Next, we can look for any infix operators where the Depth == 0.  In addition, we filter out operators that are found in the very first position, because that will not be an infix operator, but instead a prefix operator.

// expression, infix-operator, expression
var z = symbols.Rollup(0, (t, d) =>
{
if (t is OpenParenthesis)
return d + 1;
if (t is CloseParenthesis)
return d - 1;
return d;
});
var symbolsWithIndex = symbols.Select((s, i) => new
{
Symbol = s,
Index = i,
});
var z2 = symbolsWithIndex.Zip(z, (v1, v2) => new
{
SymbolWithIndex = v1,
Depth = v2,
});
var operatorList = z2
.Where(x => x.Depth == 0 &&
x.SymbolWithIndex.Index != 0 &&
InfixOperator.Produce(x.SymbolWithIndex.Symbol) != null)
.ToList();
foreach (var item in operatorList)
Console.WriteLine(item);
Environment.Exit(0);

This produces a list of the two possible operators that are part of an expression that uses an infix operator:

{ SymbolWithIndex = { Symbol = +, Index = 1 }, Depth = 0 }
{ SymbolWithIndex = { Symbol = ^, Index = 11 }, Depth = 0 }

Next, of the operators that could possibly be the infix operator for this expression, we find the minimum precedence of any operators.  When implementing a top-down parser, we process operators with the least precedence before processing operators of higher precedence.  When looking at the expression tree, operators with the least precedence are nearer to the root of the tree.  Operators with the highest precedence will be closer to the leaves, so that they will be evaluated before the operators with lower precedence.  If this isn’t clear, I think that it will be when you see the entire parse tree.  In this particular case, we need to find the + operator, not the ^ operator, as + has lower precedence.
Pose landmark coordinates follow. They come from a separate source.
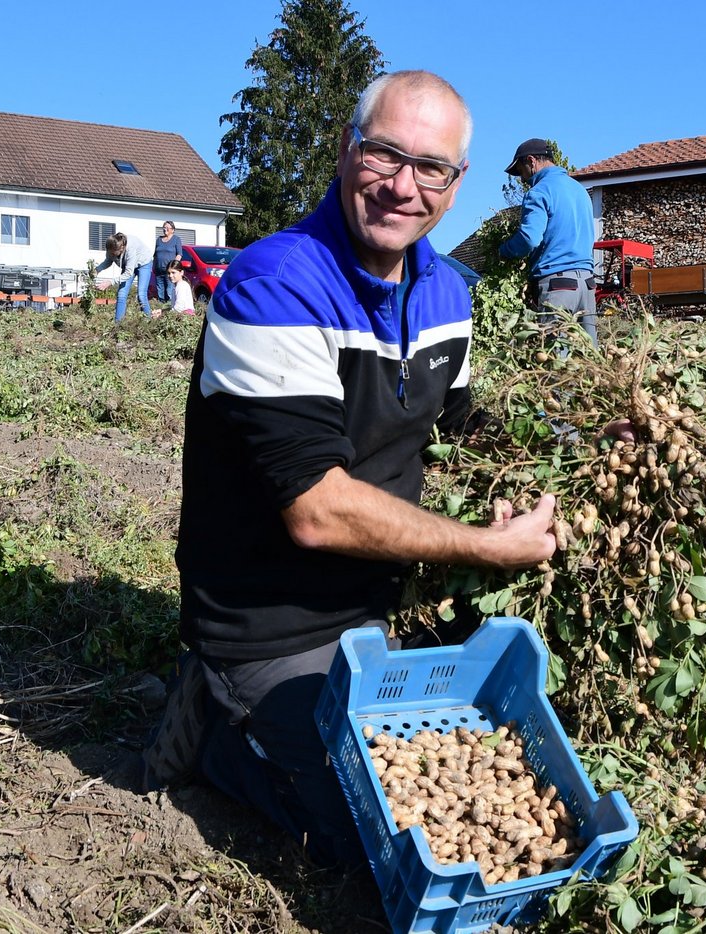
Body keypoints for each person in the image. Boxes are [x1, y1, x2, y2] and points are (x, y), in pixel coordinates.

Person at [140, 70, 558, 868]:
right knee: (367, 835)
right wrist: (481, 547)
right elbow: (315, 508)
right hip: (271, 619)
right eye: (384, 156)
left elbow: (458, 425)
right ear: (345, 150)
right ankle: (214, 730)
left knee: (488, 774)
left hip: (386, 589)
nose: (404, 187)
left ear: (457, 182)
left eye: (431, 167)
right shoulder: (276, 285)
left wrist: (566, 443)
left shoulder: (446, 291)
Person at [498, 138, 598, 348]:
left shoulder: (539, 192)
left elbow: (529, 238)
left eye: (521, 171)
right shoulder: (579, 190)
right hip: (587, 284)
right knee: (589, 357)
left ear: (531, 161)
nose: (523, 179)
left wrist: (505, 250)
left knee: (555, 360)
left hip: (558, 286)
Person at [96, 231, 157, 322]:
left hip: (144, 264)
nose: (112, 255)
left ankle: (148, 322)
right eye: (110, 253)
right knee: (121, 294)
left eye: (113, 253)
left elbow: (128, 273)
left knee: (141, 294)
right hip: (128, 266)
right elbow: (108, 261)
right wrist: (97, 270)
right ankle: (118, 324)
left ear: (122, 248)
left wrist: (110, 282)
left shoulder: (130, 247)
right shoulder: (111, 246)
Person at [154, 221, 184, 305]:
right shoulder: (159, 239)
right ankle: (161, 311)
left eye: (167, 227)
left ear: (173, 230)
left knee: (169, 292)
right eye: (164, 227)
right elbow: (155, 254)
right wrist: (154, 266)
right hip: (158, 271)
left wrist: (174, 266)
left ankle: (170, 310)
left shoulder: (176, 239)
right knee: (160, 294)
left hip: (169, 271)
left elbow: (179, 254)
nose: (165, 229)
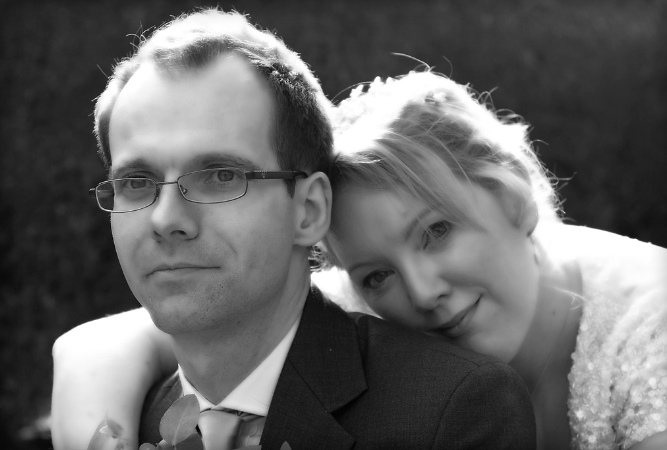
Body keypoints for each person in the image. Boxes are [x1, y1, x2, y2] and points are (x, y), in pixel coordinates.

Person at [50, 8, 537, 450]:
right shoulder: (116, 421)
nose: (166, 219)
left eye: (221, 176)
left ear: (308, 209)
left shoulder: (450, 413)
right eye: (137, 183)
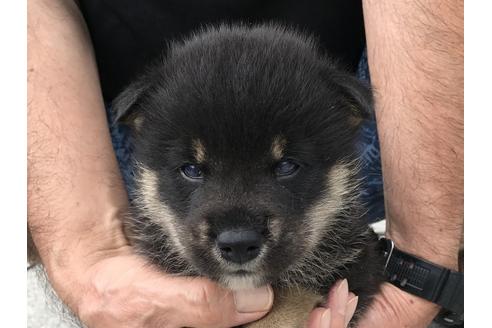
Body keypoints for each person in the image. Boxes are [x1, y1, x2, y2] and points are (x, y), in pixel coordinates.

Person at [27, 0, 463, 327]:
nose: (237, 233)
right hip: (87, 101)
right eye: (192, 170)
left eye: (286, 166)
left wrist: (422, 268)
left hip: (382, 77)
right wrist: (90, 253)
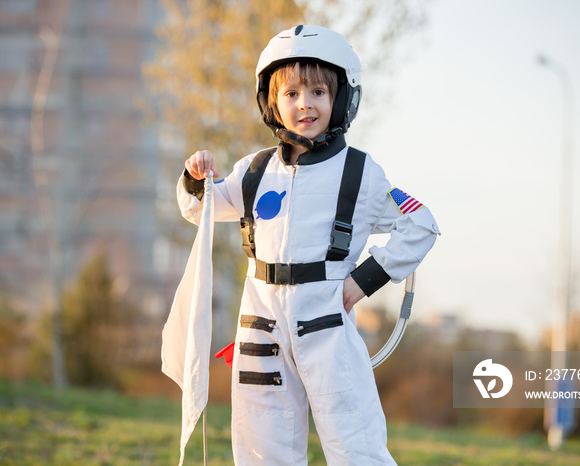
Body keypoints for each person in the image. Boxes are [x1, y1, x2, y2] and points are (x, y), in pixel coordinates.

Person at [177, 24, 439, 465]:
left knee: (357, 447)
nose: (305, 104)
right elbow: (197, 209)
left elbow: (421, 226)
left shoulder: (359, 173)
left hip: (328, 331)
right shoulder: (254, 171)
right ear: (271, 103)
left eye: (318, 91)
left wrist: (363, 281)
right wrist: (194, 176)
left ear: (341, 100)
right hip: (260, 330)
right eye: (292, 93)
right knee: (262, 452)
To enable processing of precedence of operators, I defined a small dictionary of operators and their precedence:

public static Dictionary<string, int> OperatorPrecedence = new Dictionary<string, int>()
{
{ "^", 3 },
{ "*", 2 },
{ "/", 2 },
{ "+", 1 },
{ "-", 1 },
};

In the following listing, the highlighted line finds the minimum precedence of the operators that are in play.

// expression, infix-operator, expression
var z = symbols.Rollup(0, (t, d) =>
{
if (t is OpenParenthesis)
return d + 1;
if (t is CloseParenthesis)
return d - 1;
return d;
});
var symbolsWithIndex = symbols.Select((s, i) => new
{
Symbol = s,
Index = i,
});
var z2 = symbolsWithIndex.Zip(z, (v1, v2) => new
{
SymbolWithIndex = v1,
Depth = v2,
});
var operatorList = z2
.Where(x => x.Depth == 0 &&
x.SymbolWithIndex.Index != 0 &&
InfixOperator.Produce(x.SymbolWithIndex.Symbol) != null)
.ToList();
if (operatorList.Any())
{
int minPrecedence = operatorList
.Select(o2 => OperatorPrecedence[o2.SymbolWithIndex.Symbol.ToString()]).Min();
var op = operatorList
.Last(o2 => OperatorPrecedence[o2.SymbolWithIndex.Symbol.ToString()] == minPrecedence);
if (op != null)
{
var expressionTokenList1 = symbols.TakeWhile(t => t != op.SymbolWithIndex.Symbol);
Expression e1 = Expression.Produce(expressionTokenList1);
if (e1 == null)
&nbs